◆ Work to be completed
The entries below are to be given back exactly, with images excluded.

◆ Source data
>>>>

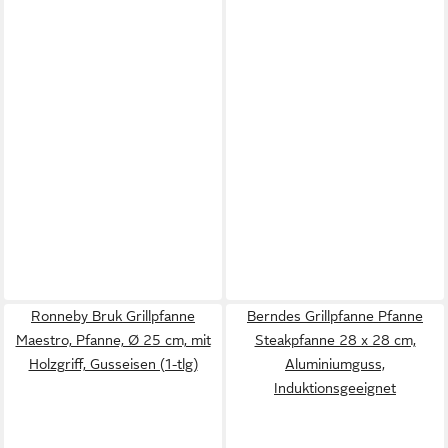
Ronneby Bruk Grillpfanne
Berndes Grillpfanne Pfanne
Maestro, Pfanne, Ø 25 cm, mit
Steakpfanne 28 x 28 cm,
Holzgriff, Gusseisen (1-tlg)
Aluminiumguss,
Induktionsgeeignet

<<<<

◆ Answer box
Ronneby Bruk Grillpfanne
Berndes Grillpfanne Pfanne
Maestro, Pfanne, Ø 25 cm, mit
Steakpfanne 28 x 28 cm,
Holzgriff, Gusseisen (1-tlg)
Aluminiumguss,
Induktionsgeeignet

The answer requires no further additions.